Cinque anni tra luci e ombre

Arrivato nell'estate del 2021, Giacchetta ha vissuto con la Cremonese un quinquennio denso di emozioni contrastanti. Sul versante positivo pesano due promozioni in Serie A: la prima, arrivata in modo diretto, aveva restituito ai grigiorossi la massima serie dopo oltre 26 anni di attesa; la seconda, conquistata nella finale dei playoff nel 2025, aveva alimentato le speranze di un consolidamento nel calcio che conta.

A queste va aggiunta la storica semifinale di Coppa Italia del 2022/23, solo la seconda nella storia del club. Sul versante negativo, invece, vanno registrate altrettante immediate retrocessioni in Serie B, l'ultima delle quali maturata in modo particolarmente doloroso nell'ultima giornata di campionato contro il Como.

La contestazione e la rottura

Il clima attorno a Giacchetta si era fatto pesante nelle ultime settimane di stagione. Dopo la sconfitta che ha sancito la retrocessione, il direttore sportivo era stato duramente contestato da parte della tifoseria allo Zini. Le valutazioni della proprietà nei giorni successivi hanno portato alla decisione di non proseguire insieme, nonostante il contratto fosse ancora in essere per un'altra stagione.

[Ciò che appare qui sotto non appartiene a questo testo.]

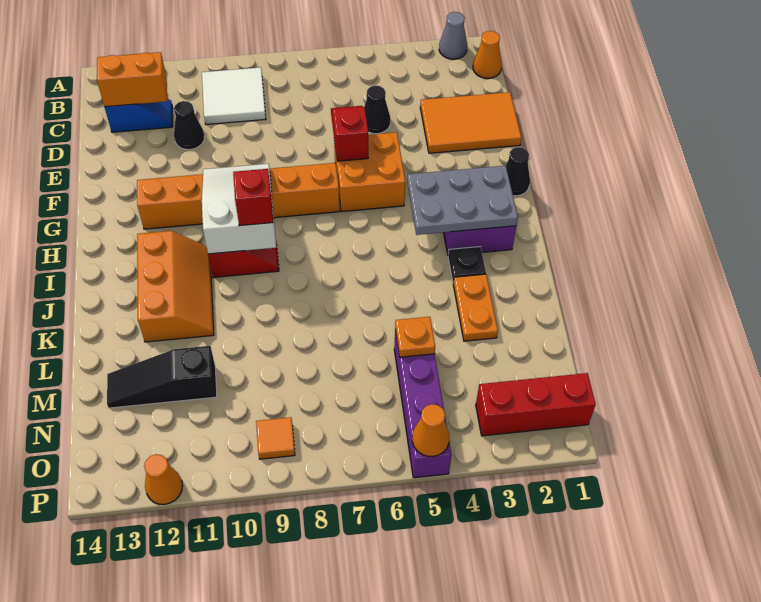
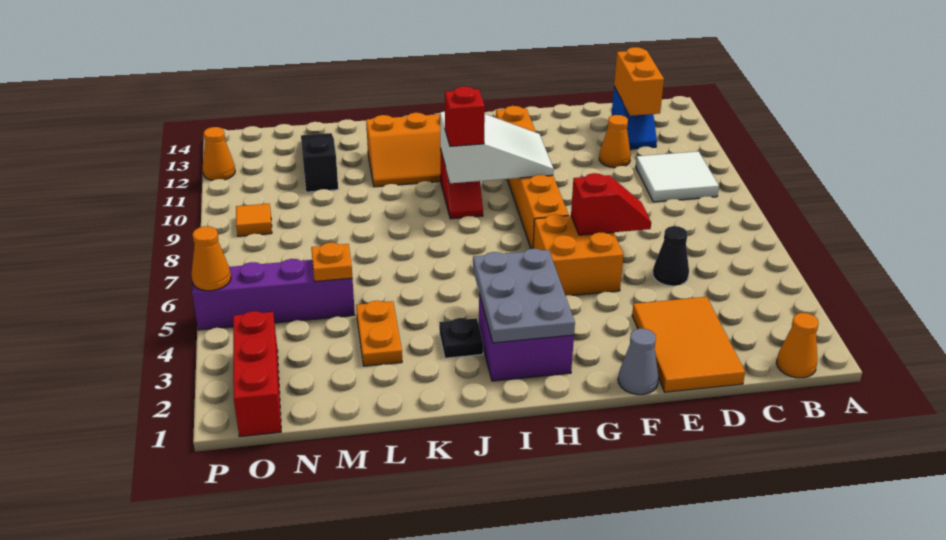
grey 1x1 cone [439,12,467,59] -> grey 1x1 cone moved to [618,328,659,395]
black 1x1 cone [174,101,204,150] -> orange 1x1 cone [599,115,631,168]
black 1x1 cone [505,147,530,196] -> none
orange 1x2 plate [453,274,498,341] -> orange 1x2 plate turned to [356,301,402,366]

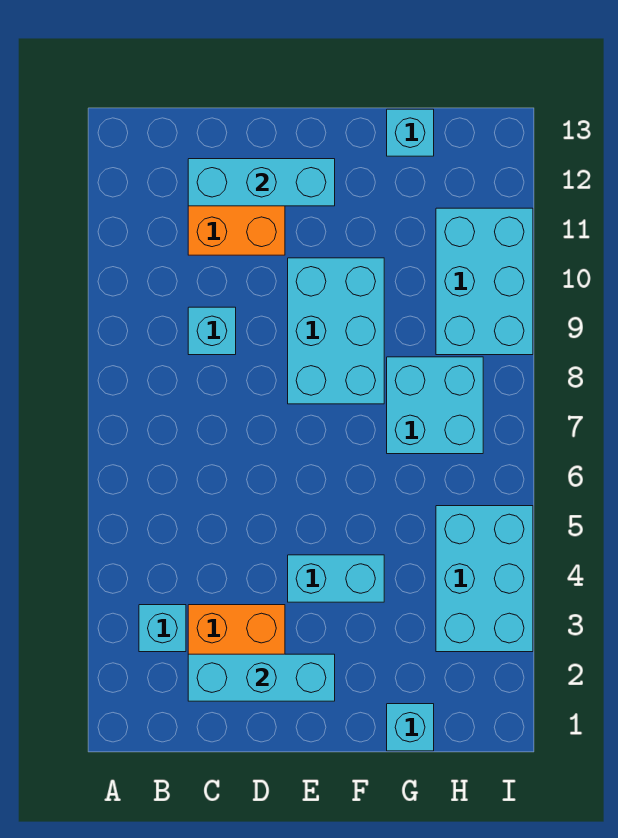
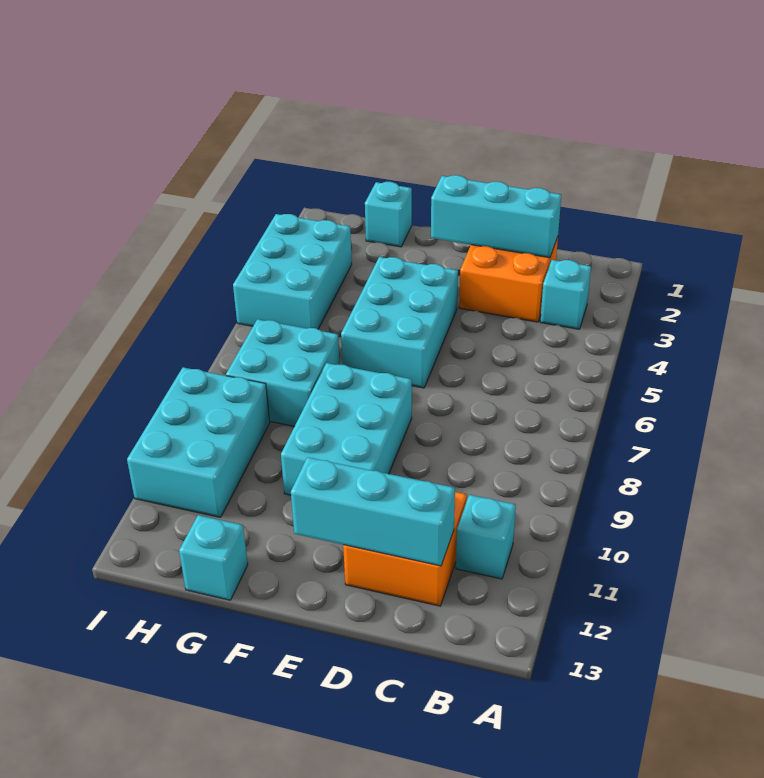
cyan 1x1 brick [188,307,236,355] -> cyan 1x1 brick moved to [456,495,516,579]
cyan 1x2 brick [288,555,384,602] -> cyan 2x3 brick [341,257,458,388]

La società ha ringraziato il dirigente per la professionalità e la dedizione dimostrate nel corso degli anni, augurandogli il meglio per le future esperienze professionali.

Ora si guarda avanti: Angelozzi in pole

Con la casella del direttore sportivo ora ufficialmente vuota, la Cremonese può accelerare nella ricerca del successore. Il nome che circola con maggiore insistenza è quello di Guido Angelozzi, attualmente in uscita dal Cagliari dopo una sola stagione in Sardegna. Il dirigente catanese, classe 1955, è considerato uno dei talent scout più apprezzati del panorama italiano e porterebbe con sé un bagaglio di esperienza significativo in ottica Serie B.

La trattativa è in stato avanzato, anche se sul suo profilo si registra la concorrenza del Lecce, anch'esso alla ricerca di un nuovo responsabile dell'area tecnica dopo l'addio di Pantaleo Corvino.